If the cell touched is empty, set it to warm.
Then start cycles of heat propagation to neighboring empty cells.
In each cycle, for each warm cell, 
    set each neighboring empty cold cell to warm then
    set that previously warm cell to hot,
    counting how many cells got warm in each cycle.
    Stop cycling if no cells got warm.

This propagation technique can be used instead of recursion
to propagate zero cells from a touch.



Thanks for your answer.
This sounds like a good possibility, but in which order would you do the cycling to get every cell catched?



The brute force heat propagation cycle method I discussed
can use a pair of nested 1 to 9 for loops to cover every cell in each cycle.

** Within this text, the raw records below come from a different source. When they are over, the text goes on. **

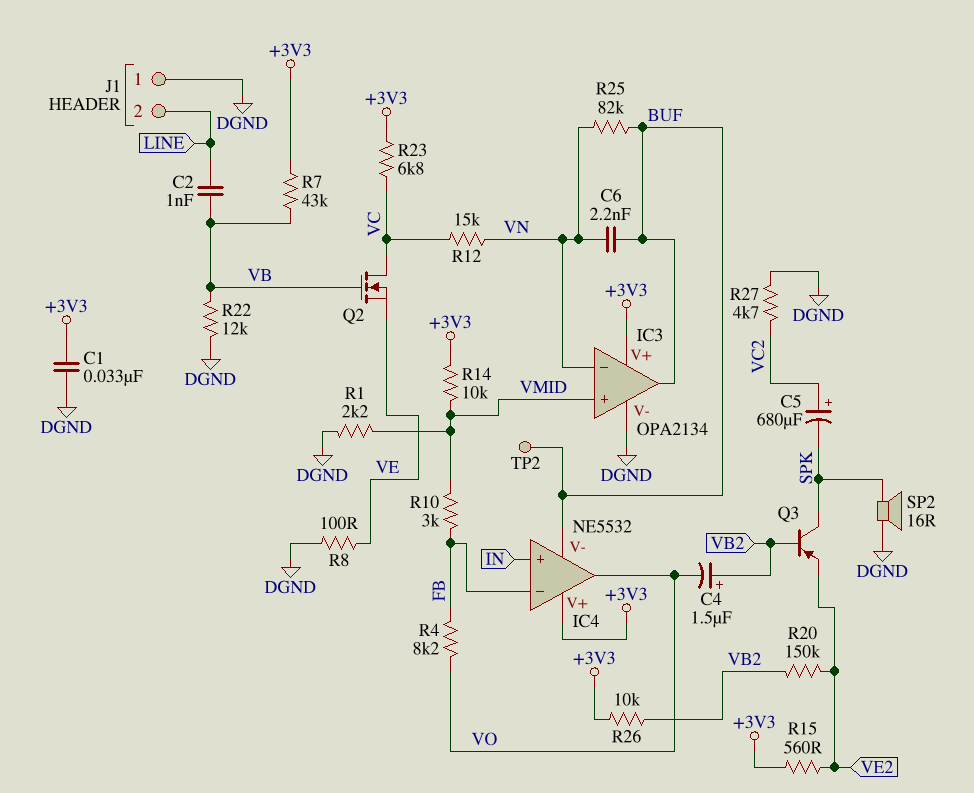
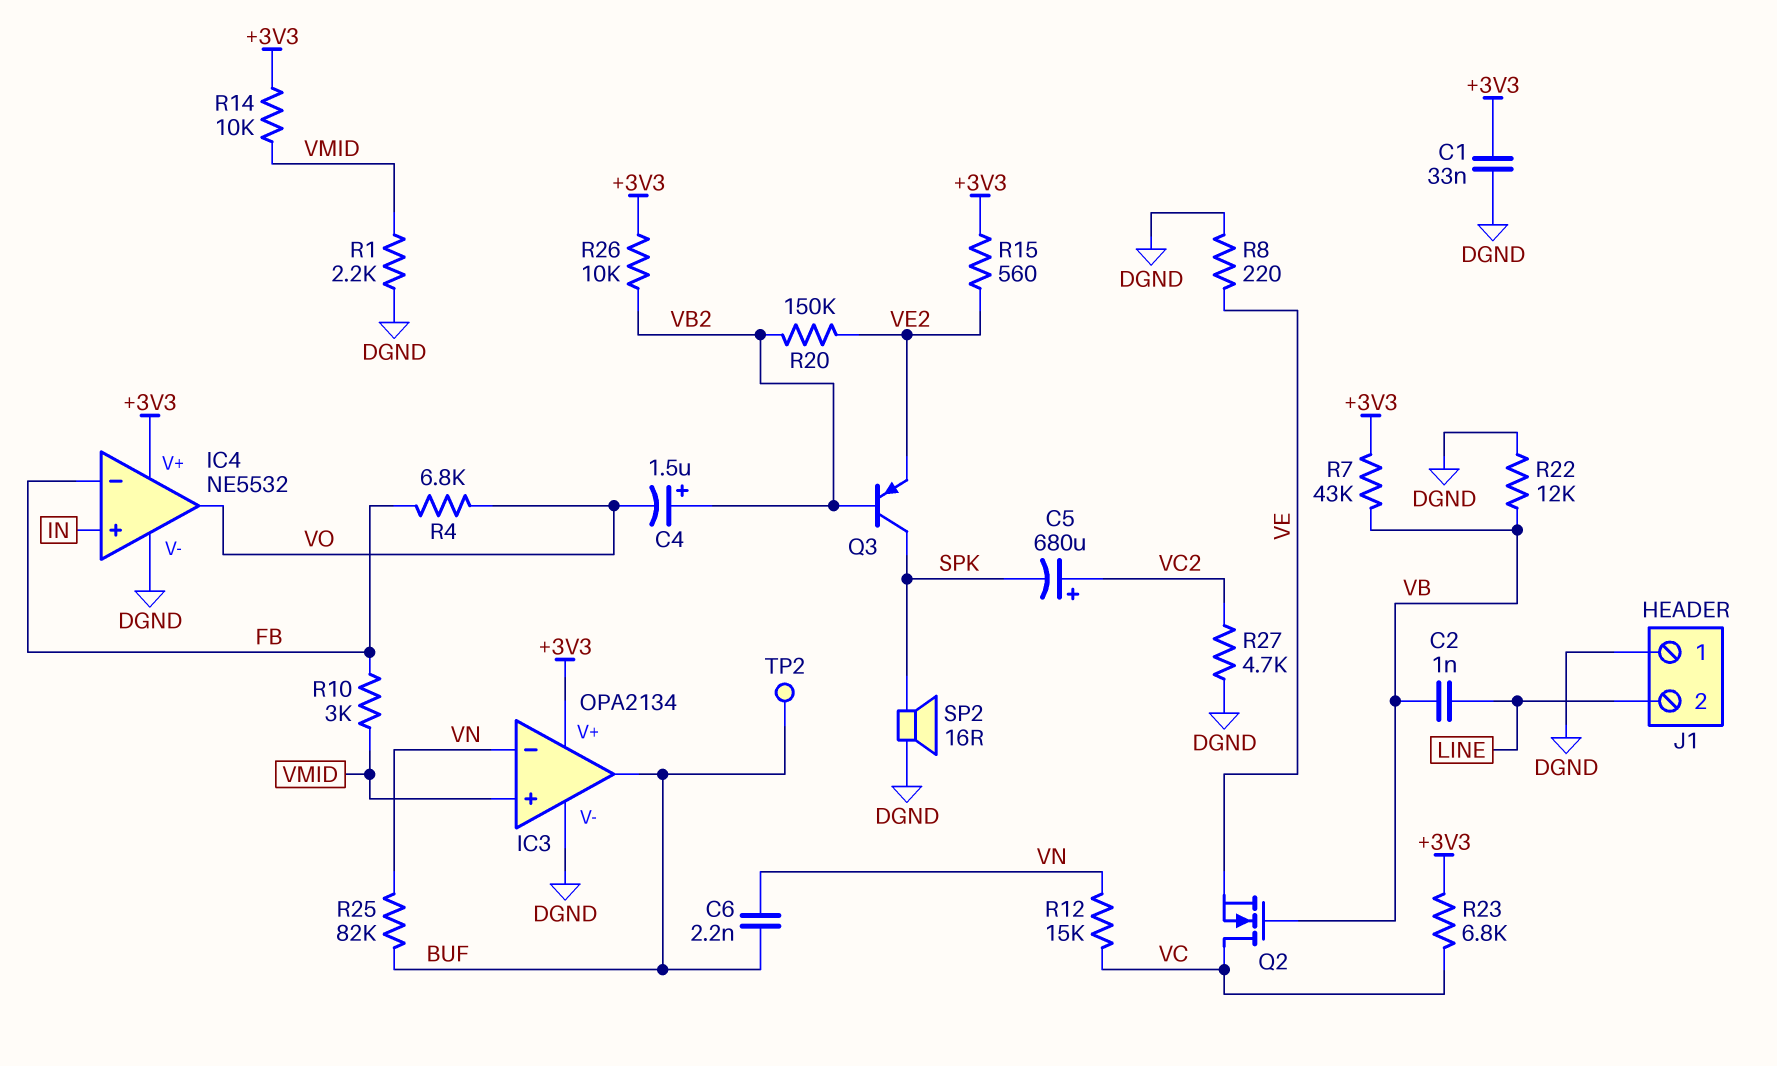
IC4 pin V-: BUF -> DGND
R4: 8.2k (FB, VO) -> 6.8k (FB, VO)
R8: 100 (DGND, VE) -> 220 (DGND, VE)

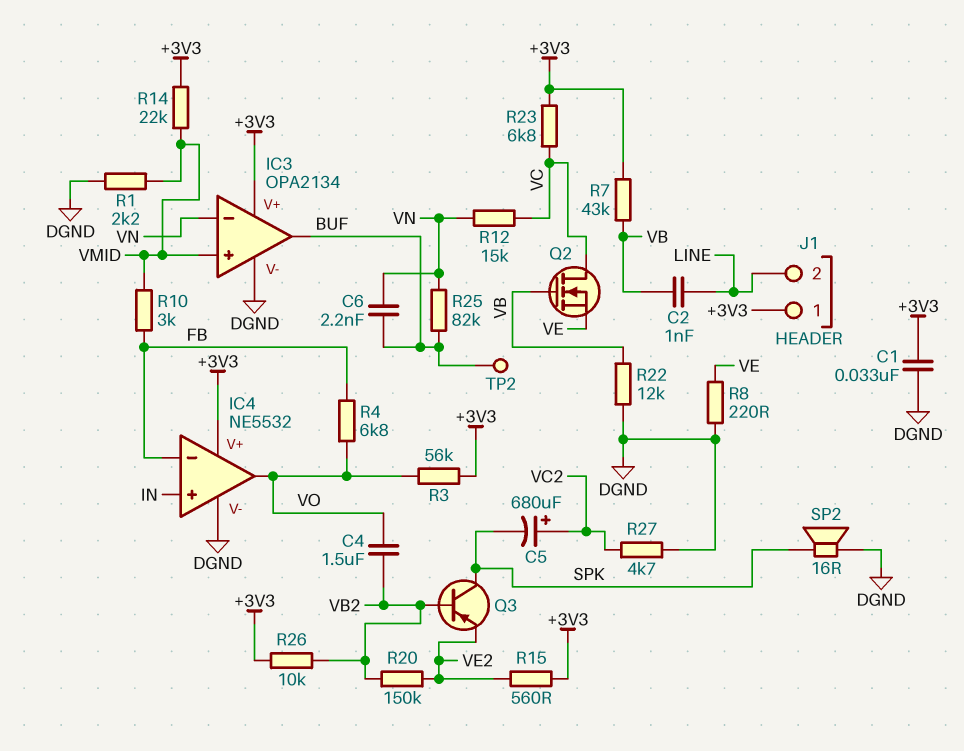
C4: 1.5uF (plus VB2, minus VO) -> 1.5uF (VB2, VO)
J1 pin 1: DGND -> +3V3
R3: none -> 56k (+3V3, VO)
R14: 10k (+3V3, VMID) -> 22k (+3V3, VMID)

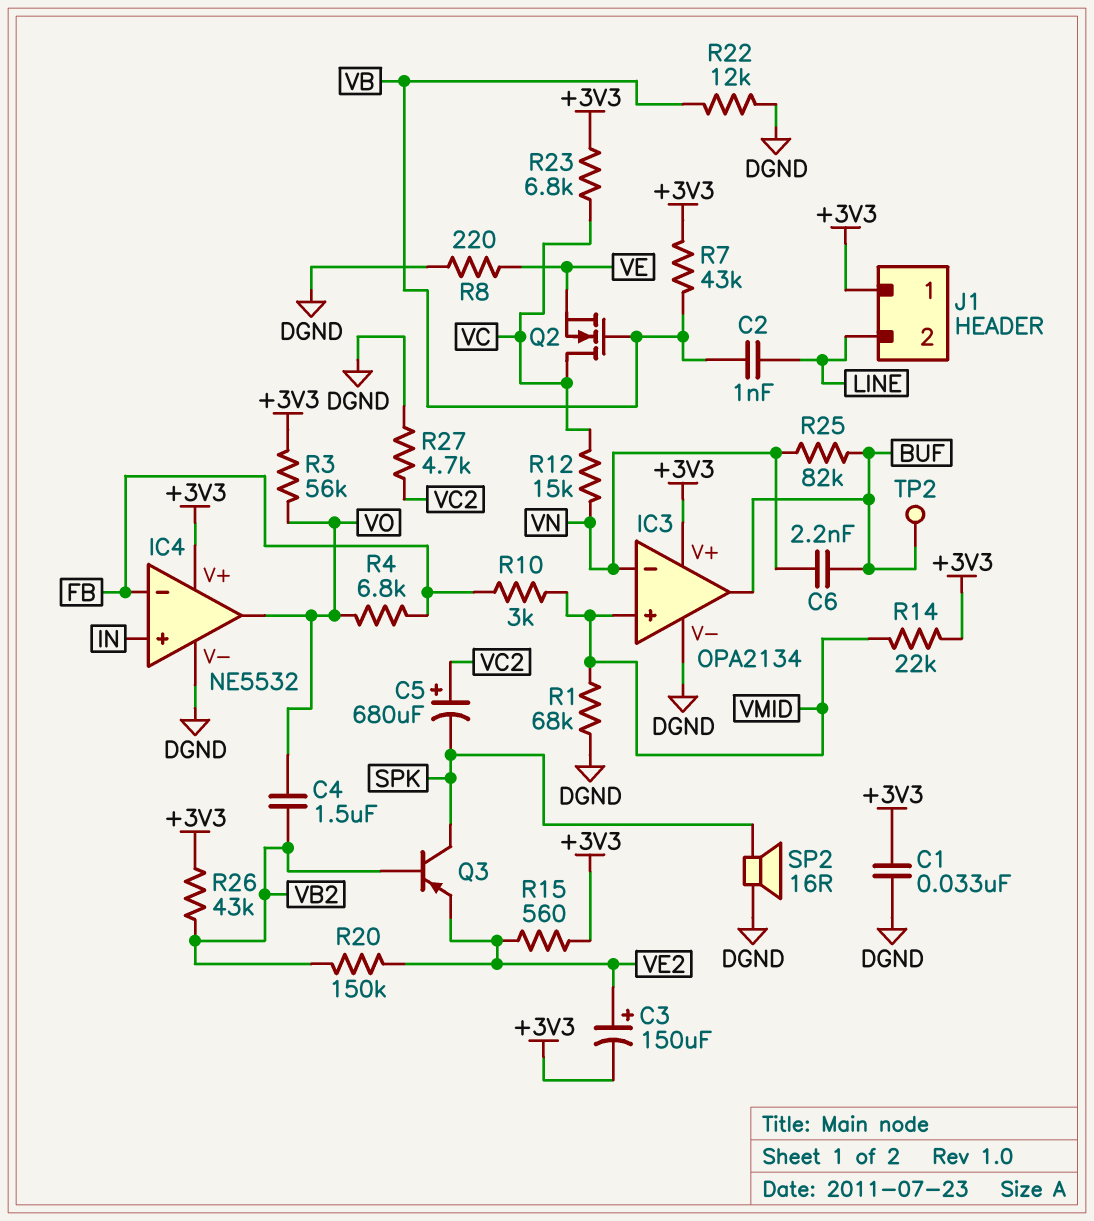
C3: none -> 150uF (plus VE2, minus +3V3)
R1: 2.2k (DGND, VMID) -> 68k (DGND, VMID)
R26: 10k (+3V3, VB2) -> 43k (+3V3, VB2)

It's simple but inefficient.

There's an alternative way to do heat propagation using three lists,
named Cold, Warm, and Hot, containing cell addresses, 
representing cells using 6 digit numbers - 
(1000 * x) + y
where x and y are row or column numbers (1...9).
Each cell name would reside in just one list at a time,
and would be moved from list to list as its state changes.
I picked 1000 to make the numbers easy to read and decode
and to accommodate big boards.

This single-quantity (sparse) approach lets you take advantage of 
the more powerful list handling blocks (is in list, look up in pairs,
find index of in list)

For convenience and simplicity, you might consider writing
a return value routine NEIGHBORS that will accept a cell address and
return a list of its neighbor addresses.
Other likely small functions:
X(nnnnnn) = QUOTIENT(nnnnnn,1000)
Y(nnnnnn) = REMAINDER(nnnnnn, 1000)
CELL(i,j) = (1000*i) + j

By using little routines like this you can make your
code fit in screen shots, the most enduring way to 
save your code for eternity (if you can find cave walls for them.)